What to produce
Return only the number of lines in the material below holding the string "KiCad".

Task input
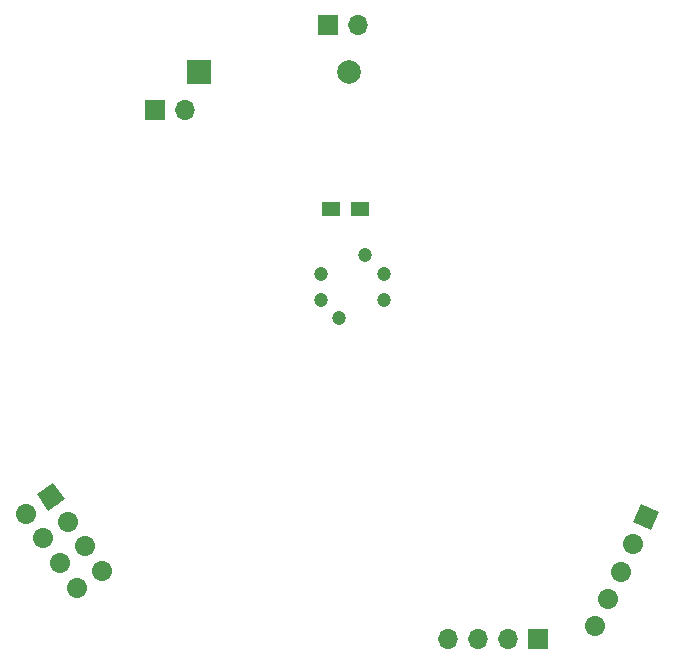
<source format=gbs>
G04 #@! TF.GenerationSoftware,KiCad,Pcbnew,(5.0.0)*
G04 #@! TF.CreationDate,2018-09-08T09:56:40+02:00*
G04 #@! TF.ProjectId,v9,76392E6B696361645F70636200000000,3*
G04 #@! TF.SameCoordinates,Original*
G04 #@! TF.FileFunction,Soldermask,Bot*
G04 #@! TF.FilePolarity,Negative*
%FSLAX46Y46*%
G04 Gerber Fmt 4.6, Leading zero omitted, Abs format (unit mm)*
G04 Created by KiCad (PCBNEW (5.0.0)) date 09/08/18 09:56:40*
%MOMM*%
%LPD*%
G01*
G04 APERTURE LIST*
%ADD10C,1.200000*%
%ADD11R,2.000000X2.000000*%
%ADD12C,2.000000*%
%ADD13R,1.500000X1.250000*%
%ADD14R,1.700000X1.700000*%
%ADD15O,1.700000X1.700000*%
%ADD16C,1.700000*%
%ADD17C,0.100000*%
%ADD18C,1.700000*%
G04 APERTURE END LIST*
D10*
G04 #@! TO.C,U4*
X71084207Y-60360158D03*
X71084207Y-58139842D03*
X72639842Y-61915793D03*
X76415793Y-58139842D03*
X76415793Y-60360158D03*
X74860158Y-56584207D03*
G04 #@! TD*
D11*
G04 #@! TO.C,BT3*
X60800000Y-41025000D03*
D12*
X73500000Y-41025000D03*
G04 #@! TD*
D13*
G04 #@! TO.C,C6*
X71950000Y-52625000D03*
X74450000Y-52625000D03*
G04 #@! TD*
D14*
G04 #@! TO.C,J2*
X71750000Y-37100000D03*
D15*
X74290000Y-37100000D03*
G04 #@! TD*
D16*
G04 #@! TO.C,J3*
X98650000Y-78750000D03*
D17*
G36*
X99779587Y-78338864D02*
X99061136Y-79879587D01*
X97520413Y-79161136D01*
X98238864Y-77620413D01*
X99779587Y-78338864D01*
X99779587Y-78338864D01*
G37*
D16*
X97576550Y-81052022D03*
D18*
X97576550Y-81052022D02*
X97576550Y-81052022D01*
D16*
X96503099Y-83354044D03*
D18*
X96503099Y-83354044D02*
X96503099Y-83354044D01*
D16*
X95429649Y-85656065D03*
D18*
X95429649Y-85656065D02*
X95429649Y-85656065D01*
D16*
X94356198Y-87958087D03*
D18*
X94356198Y-87958087D02*
X94356198Y-87958087D01*
G04 #@! TD*
D14*
G04 #@! TO.C,J4*
X57100000Y-44300000D03*
D15*
X59640000Y-44300000D03*
G04 #@! TD*
D14*
G04 #@! TO.C,J5*
X89465000Y-89075000D03*
D15*
X86925000Y-89075000D03*
X84385000Y-89075000D03*
X81845000Y-89075000D03*
G04 #@! TD*
D16*
G04 #@! TO.C,J1*
X48250000Y-77025000D03*
D17*
G36*
X48469062Y-75843047D02*
X49431953Y-77244062D01*
X48030938Y-78206953D01*
X47068047Y-76805938D01*
X48469062Y-75843047D01*
X48469062Y-75843047D01*
G37*
D16*
X46156719Y-78463672D03*
D18*
X46156719Y-78463672D02*
X46156719Y-78463672D01*
D16*
X49688672Y-79118281D03*
D18*
X49688672Y-79118281D02*
X49688672Y-79118281D01*
D16*
X47595391Y-80556952D03*
D18*
X47595391Y-80556952D02*
X47595391Y-80556952D01*
D16*
X51127344Y-81211561D03*
D18*
X51127344Y-81211561D02*
X51127344Y-81211561D01*
D16*
X49034063Y-82650233D03*
D18*
X49034063Y-82650233D02*
X49034063Y-82650233D01*
D16*
X52566016Y-83304842D03*
D18*
X52566016Y-83304842D02*
X52566016Y-83304842D01*
D16*
X50472735Y-84743513D03*
D18*
X50472735Y-84743513D02*
X50472735Y-84743513D01*
G04 #@! TD*
M02*

</source>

Answer box
2